-------- The data

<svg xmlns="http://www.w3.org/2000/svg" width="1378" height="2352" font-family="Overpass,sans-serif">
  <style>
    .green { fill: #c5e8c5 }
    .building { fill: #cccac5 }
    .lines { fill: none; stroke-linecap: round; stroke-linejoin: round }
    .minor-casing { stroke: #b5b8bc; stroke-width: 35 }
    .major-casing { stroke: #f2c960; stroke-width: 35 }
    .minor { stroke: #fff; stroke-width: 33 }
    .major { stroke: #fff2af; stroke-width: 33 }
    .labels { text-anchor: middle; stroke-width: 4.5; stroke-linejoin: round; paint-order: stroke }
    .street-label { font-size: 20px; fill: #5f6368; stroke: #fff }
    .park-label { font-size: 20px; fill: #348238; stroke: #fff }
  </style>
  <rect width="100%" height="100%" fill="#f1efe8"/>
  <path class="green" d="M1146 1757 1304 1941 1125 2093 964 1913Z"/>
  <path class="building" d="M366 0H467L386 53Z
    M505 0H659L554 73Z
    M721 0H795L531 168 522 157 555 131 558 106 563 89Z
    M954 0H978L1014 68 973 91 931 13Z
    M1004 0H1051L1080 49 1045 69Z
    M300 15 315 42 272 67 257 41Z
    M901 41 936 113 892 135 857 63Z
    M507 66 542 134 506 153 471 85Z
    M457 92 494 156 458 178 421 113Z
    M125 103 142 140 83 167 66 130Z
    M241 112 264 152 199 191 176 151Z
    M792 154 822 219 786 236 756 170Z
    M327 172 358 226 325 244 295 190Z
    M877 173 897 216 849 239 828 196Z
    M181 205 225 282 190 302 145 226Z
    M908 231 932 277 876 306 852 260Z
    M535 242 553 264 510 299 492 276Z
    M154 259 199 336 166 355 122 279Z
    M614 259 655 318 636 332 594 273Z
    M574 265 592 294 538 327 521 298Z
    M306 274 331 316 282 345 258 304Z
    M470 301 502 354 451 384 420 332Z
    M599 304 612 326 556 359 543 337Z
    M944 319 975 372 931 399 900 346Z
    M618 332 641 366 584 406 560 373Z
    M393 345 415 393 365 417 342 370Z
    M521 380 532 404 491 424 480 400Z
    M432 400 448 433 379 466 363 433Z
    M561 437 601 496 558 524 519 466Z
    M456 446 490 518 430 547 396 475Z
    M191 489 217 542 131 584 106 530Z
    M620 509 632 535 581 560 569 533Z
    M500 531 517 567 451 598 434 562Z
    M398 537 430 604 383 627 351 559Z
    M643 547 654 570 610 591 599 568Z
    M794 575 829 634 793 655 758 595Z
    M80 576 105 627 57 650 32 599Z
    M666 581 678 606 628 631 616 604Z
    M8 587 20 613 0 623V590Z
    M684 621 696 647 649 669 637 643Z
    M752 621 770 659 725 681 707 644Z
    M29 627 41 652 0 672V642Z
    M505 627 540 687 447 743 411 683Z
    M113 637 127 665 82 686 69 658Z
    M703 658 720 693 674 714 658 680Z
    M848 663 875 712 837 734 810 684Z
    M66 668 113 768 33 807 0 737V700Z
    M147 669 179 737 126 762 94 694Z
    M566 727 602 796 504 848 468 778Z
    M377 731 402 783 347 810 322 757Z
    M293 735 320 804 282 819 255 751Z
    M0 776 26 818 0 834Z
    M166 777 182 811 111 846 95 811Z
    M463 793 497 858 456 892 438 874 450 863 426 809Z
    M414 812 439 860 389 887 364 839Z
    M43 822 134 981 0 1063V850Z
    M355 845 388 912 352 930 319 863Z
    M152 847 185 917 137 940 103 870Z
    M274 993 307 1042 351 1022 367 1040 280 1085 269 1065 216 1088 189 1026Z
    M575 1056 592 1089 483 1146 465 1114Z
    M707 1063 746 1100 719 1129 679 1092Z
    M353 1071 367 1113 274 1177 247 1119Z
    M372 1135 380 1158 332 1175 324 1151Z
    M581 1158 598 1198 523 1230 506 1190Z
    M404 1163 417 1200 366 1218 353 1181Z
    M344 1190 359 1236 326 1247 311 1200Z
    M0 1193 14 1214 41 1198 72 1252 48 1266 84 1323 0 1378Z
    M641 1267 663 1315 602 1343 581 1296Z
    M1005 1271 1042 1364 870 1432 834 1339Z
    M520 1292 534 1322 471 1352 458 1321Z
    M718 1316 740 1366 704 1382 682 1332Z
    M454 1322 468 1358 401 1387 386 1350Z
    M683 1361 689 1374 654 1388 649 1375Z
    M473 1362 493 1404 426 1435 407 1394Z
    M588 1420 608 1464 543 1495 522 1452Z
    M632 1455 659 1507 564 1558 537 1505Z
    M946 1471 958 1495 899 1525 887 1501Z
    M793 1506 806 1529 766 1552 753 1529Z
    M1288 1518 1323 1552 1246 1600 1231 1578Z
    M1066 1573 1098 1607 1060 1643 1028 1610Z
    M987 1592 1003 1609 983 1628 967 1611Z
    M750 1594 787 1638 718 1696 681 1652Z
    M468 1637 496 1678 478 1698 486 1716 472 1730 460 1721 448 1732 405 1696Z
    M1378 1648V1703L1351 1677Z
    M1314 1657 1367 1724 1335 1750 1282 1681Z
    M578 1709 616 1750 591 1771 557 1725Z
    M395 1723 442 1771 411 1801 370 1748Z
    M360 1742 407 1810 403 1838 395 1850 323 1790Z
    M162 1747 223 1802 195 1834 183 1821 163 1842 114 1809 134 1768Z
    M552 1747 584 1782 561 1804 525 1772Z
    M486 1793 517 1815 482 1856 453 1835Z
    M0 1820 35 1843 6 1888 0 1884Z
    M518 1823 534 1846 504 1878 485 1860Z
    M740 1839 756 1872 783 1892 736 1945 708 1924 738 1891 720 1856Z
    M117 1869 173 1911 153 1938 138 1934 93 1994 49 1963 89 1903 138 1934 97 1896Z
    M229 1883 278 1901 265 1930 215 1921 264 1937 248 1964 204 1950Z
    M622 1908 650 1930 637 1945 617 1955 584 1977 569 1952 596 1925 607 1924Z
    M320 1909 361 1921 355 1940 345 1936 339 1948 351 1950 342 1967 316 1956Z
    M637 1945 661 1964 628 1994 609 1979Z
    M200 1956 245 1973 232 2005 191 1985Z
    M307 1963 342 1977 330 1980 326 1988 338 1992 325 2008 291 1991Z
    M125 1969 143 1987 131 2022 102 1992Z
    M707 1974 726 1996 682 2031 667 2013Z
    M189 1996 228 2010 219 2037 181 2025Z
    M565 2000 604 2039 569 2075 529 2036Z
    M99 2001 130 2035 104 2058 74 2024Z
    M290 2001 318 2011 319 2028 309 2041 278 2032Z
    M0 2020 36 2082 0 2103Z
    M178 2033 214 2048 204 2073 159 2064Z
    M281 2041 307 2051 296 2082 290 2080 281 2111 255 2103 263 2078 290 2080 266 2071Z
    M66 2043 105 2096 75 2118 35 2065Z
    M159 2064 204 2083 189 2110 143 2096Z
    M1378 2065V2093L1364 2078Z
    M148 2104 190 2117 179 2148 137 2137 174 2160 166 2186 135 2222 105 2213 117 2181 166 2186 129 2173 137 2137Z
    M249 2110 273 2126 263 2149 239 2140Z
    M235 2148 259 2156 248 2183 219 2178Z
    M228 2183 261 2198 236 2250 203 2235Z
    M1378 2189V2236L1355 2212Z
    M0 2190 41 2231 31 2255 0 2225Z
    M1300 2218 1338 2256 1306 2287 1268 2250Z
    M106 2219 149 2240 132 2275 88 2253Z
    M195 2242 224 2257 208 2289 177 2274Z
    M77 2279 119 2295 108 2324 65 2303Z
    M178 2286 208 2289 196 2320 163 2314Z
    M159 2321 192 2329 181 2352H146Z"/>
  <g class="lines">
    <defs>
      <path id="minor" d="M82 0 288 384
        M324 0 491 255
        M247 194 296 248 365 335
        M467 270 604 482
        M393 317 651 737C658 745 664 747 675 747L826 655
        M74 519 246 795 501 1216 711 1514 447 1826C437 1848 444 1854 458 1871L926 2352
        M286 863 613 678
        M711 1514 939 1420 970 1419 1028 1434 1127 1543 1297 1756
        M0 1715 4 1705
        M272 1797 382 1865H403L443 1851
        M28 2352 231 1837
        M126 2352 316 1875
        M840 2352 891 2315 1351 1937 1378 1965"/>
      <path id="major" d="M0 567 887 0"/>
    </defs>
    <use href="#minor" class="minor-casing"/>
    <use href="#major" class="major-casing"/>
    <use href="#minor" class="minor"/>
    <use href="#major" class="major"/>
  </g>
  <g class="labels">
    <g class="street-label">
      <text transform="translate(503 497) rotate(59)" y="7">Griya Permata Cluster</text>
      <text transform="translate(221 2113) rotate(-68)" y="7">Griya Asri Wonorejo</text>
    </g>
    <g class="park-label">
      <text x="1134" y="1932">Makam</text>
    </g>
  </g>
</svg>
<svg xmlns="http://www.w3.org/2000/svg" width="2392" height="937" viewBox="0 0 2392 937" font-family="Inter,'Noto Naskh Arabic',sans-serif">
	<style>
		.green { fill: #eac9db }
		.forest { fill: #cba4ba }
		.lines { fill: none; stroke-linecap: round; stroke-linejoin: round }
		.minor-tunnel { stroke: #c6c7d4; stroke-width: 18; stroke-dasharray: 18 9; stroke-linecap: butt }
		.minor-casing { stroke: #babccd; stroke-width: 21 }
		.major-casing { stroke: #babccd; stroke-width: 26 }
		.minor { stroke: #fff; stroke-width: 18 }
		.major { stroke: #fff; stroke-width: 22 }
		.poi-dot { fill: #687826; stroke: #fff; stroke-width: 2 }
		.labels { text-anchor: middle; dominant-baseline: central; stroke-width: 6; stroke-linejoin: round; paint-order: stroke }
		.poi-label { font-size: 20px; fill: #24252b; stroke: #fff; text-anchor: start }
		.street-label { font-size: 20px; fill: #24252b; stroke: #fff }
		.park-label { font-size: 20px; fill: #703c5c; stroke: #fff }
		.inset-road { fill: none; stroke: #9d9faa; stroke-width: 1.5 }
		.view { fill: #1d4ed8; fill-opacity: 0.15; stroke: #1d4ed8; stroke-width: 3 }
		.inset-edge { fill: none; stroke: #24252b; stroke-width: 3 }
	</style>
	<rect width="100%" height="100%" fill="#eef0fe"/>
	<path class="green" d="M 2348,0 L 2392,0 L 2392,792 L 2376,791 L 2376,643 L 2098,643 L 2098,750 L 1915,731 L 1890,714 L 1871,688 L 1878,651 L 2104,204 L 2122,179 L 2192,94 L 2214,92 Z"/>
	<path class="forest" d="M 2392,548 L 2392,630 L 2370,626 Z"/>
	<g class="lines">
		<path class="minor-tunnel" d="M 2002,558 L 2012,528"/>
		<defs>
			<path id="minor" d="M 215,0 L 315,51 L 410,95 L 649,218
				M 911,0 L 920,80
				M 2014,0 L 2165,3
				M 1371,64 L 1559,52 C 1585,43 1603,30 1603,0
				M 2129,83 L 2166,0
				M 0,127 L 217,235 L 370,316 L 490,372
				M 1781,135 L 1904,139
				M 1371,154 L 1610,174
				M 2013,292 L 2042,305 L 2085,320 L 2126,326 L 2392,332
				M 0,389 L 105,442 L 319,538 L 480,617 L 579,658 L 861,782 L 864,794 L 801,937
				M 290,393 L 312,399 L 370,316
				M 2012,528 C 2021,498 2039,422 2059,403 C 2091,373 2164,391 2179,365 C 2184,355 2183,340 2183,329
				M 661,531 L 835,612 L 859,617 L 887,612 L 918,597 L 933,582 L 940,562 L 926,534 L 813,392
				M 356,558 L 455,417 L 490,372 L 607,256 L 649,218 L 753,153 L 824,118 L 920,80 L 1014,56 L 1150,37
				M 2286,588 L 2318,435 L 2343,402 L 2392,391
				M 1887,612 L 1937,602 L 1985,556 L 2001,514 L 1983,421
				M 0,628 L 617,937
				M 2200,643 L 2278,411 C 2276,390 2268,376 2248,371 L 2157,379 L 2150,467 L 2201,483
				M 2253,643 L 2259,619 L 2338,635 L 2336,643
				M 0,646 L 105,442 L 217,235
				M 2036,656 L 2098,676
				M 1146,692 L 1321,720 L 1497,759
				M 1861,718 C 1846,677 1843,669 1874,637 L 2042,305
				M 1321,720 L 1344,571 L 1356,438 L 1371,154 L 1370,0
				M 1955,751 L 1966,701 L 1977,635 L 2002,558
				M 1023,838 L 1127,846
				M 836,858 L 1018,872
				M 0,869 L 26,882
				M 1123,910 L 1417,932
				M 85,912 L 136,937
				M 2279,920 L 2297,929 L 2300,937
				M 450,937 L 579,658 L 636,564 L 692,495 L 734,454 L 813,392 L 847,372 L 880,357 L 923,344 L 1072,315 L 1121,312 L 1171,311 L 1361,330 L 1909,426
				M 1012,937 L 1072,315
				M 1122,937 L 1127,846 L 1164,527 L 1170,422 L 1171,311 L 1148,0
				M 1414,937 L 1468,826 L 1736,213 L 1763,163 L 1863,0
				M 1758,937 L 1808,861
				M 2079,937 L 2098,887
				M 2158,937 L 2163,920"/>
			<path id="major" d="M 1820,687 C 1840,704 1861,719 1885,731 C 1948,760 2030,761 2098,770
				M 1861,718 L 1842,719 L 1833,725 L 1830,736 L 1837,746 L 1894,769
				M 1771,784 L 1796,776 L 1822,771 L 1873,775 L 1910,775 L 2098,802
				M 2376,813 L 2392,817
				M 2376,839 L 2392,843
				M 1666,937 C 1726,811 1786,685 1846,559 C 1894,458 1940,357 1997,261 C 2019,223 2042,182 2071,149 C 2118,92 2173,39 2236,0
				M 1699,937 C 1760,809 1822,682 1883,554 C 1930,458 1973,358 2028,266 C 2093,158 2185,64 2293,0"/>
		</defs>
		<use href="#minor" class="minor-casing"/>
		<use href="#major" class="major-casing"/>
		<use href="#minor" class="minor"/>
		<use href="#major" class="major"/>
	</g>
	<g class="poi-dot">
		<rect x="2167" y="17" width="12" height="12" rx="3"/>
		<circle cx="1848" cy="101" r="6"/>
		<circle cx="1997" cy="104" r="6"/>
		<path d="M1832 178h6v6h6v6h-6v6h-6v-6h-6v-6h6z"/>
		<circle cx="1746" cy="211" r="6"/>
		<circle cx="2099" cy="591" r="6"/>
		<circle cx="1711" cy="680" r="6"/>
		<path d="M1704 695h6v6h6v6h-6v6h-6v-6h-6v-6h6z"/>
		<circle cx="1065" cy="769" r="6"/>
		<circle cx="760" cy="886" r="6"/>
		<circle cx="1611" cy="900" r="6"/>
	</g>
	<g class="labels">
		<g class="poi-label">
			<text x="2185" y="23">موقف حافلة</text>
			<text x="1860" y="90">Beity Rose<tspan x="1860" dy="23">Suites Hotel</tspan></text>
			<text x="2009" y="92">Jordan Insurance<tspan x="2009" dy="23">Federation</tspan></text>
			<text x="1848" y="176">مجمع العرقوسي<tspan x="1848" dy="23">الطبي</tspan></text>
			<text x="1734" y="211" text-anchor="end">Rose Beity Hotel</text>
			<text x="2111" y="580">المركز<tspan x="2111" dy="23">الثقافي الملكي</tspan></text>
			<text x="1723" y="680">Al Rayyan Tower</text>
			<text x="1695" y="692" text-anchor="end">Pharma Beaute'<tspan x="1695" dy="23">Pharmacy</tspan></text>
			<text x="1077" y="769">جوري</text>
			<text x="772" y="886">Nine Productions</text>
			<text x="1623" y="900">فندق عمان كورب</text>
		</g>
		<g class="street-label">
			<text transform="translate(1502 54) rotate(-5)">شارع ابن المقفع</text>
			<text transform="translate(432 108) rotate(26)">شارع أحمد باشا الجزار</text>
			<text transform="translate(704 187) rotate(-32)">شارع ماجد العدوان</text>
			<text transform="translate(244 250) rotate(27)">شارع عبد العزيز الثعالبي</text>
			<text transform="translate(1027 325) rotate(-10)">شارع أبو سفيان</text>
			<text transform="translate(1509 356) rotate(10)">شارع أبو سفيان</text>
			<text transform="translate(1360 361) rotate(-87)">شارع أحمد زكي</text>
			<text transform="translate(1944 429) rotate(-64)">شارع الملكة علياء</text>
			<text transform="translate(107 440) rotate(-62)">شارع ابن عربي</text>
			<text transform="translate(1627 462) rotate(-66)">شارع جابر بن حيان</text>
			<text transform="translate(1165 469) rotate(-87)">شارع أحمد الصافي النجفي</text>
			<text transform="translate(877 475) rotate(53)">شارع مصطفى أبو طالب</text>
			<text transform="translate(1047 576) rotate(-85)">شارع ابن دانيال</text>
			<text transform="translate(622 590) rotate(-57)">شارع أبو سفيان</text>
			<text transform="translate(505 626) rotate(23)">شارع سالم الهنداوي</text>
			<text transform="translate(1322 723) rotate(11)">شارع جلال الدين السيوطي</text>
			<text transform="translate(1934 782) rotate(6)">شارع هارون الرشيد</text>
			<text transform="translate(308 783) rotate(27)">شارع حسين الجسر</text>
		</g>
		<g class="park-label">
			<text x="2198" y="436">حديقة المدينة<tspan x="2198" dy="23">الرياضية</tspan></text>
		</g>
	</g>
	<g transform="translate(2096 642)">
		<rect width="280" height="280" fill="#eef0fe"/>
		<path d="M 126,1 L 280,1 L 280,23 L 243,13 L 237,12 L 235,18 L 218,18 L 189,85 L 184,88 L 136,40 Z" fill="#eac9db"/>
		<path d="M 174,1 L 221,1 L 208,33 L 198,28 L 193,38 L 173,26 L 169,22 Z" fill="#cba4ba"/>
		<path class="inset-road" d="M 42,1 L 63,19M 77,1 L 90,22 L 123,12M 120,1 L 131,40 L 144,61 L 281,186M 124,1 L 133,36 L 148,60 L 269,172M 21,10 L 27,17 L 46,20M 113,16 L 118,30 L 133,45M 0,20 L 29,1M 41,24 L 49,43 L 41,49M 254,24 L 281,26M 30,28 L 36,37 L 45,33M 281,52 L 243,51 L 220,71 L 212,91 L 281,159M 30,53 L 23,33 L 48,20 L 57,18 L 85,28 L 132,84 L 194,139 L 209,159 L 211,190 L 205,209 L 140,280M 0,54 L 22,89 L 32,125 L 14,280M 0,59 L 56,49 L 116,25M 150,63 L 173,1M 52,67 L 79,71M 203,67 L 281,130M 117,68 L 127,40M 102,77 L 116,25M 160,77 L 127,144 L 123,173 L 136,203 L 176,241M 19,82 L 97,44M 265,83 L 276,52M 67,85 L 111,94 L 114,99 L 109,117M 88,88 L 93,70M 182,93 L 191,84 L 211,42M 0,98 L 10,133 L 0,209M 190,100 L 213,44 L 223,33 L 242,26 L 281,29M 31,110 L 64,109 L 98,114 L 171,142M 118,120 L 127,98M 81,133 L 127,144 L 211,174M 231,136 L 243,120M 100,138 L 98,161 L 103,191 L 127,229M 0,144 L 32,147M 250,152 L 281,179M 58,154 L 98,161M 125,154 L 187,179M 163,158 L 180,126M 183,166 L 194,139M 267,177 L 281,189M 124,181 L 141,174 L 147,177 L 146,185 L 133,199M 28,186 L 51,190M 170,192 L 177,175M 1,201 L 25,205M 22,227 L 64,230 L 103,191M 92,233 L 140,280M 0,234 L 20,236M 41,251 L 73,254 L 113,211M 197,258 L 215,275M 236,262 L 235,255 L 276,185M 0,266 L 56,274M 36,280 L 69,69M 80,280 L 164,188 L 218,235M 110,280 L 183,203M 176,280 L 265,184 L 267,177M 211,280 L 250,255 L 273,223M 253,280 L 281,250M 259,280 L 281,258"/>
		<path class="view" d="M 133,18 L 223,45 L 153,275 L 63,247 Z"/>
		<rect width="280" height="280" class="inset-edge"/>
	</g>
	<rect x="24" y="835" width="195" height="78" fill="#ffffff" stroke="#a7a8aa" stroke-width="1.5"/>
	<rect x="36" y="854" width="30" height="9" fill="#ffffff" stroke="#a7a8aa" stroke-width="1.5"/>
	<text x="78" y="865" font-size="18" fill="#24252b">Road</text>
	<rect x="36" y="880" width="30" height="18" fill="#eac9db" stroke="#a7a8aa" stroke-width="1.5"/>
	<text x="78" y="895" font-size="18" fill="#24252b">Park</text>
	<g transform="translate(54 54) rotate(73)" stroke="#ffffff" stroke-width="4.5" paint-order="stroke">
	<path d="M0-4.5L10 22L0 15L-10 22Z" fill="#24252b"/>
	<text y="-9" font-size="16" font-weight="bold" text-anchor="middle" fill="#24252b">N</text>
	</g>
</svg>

----------------

What the task requires. Could you restate, word for word, the lines above from the one with "#fff; stroke-width: 18" to the one with "middle; dominant-baseline: central;", both included?

Response to this exercise.
		.minor { stroke: #fff; stroke-width: 18 }
		.major { stroke: #fff; stroke-width: 22 }
		.poi-dot { fill: #687826; stroke: #fff; stroke-width: 2 }
		.labels { text-anchor: middle; dominant-baseline: central; stroke-width: 6; stroke-linejoin: round; paint-order: stroke }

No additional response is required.